Treatment with atorvastatin ameliorates hepatic very-low-density lipoprotein overproduction in an animal model of insulin resistance, the fructose-fed Syrian golden hamster: evidence that reduced hypertriglyceridemia is accompanied by improved hepatic insulin sensitivity.

A novel animal model of insulin resistance, the fructose-fed Syrian golden hamster has been previously documented to exhibit considerable hepatic very-low-density lipoprotein (VLDL) overproduction concomitant with the development of whole body insulin resistance. Here, we investigated whether hepatic lipoprotein overproduction can be ameliorated by treatment with a hydroxymethyl glutaryl conenzyme A (HMG-CoA) reductase inhibitor, atorvastatin, using a series of ex vivo experiments.

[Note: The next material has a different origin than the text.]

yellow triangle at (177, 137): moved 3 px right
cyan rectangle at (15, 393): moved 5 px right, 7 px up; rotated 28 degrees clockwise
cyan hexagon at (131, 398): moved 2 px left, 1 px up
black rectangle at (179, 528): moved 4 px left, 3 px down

Hamsters were fed a fructose-enriched diet for 14 days to induce a state of insulin resistance, and then continued on a fructose-enriched diet supplemented with or without 40 mg/kg atorvastatin per day for 14 days. Fructose feeding in the first 2 weeks caused a significant increase in plasma total cholesterol and triglyceride levels. There was a significant decline in plasma triglyceride levels following supplementation with the inhibitor (50% to 59%; P <.05). Experiments with primary hepatocytes revealed a decreased VLDL-apolipoprotein B (apoB) production (37.4% +/- 10.4%; P <.05) in hamsters treated with atorvastatin. Interestingly, atorvastatin treatment partially attenuated (by 23%) the elevated hepatic level of microsomal triglyceride transfer protein (MTP) induced by fructose feeding. There was molecular evidence of improved hepatic insulin sensitivity with atorvastatin treatment based on assessment of the phosphorylation status of the insulin receptor and the expression of protein tyrosine phosphatase-1B. The improvement in insulin signaling was not mediated by a change in hepatic triglyceride accumulation as no significant difference was observed in liver triglyceride levels. Taken together, these data suggest that statins can ameliorate the VLDL-apoB overproduction state observed in a fructose-fed, insulin-resistant hamster model, and may potentially contribute to an enhanced hepatic insulin sensitivity.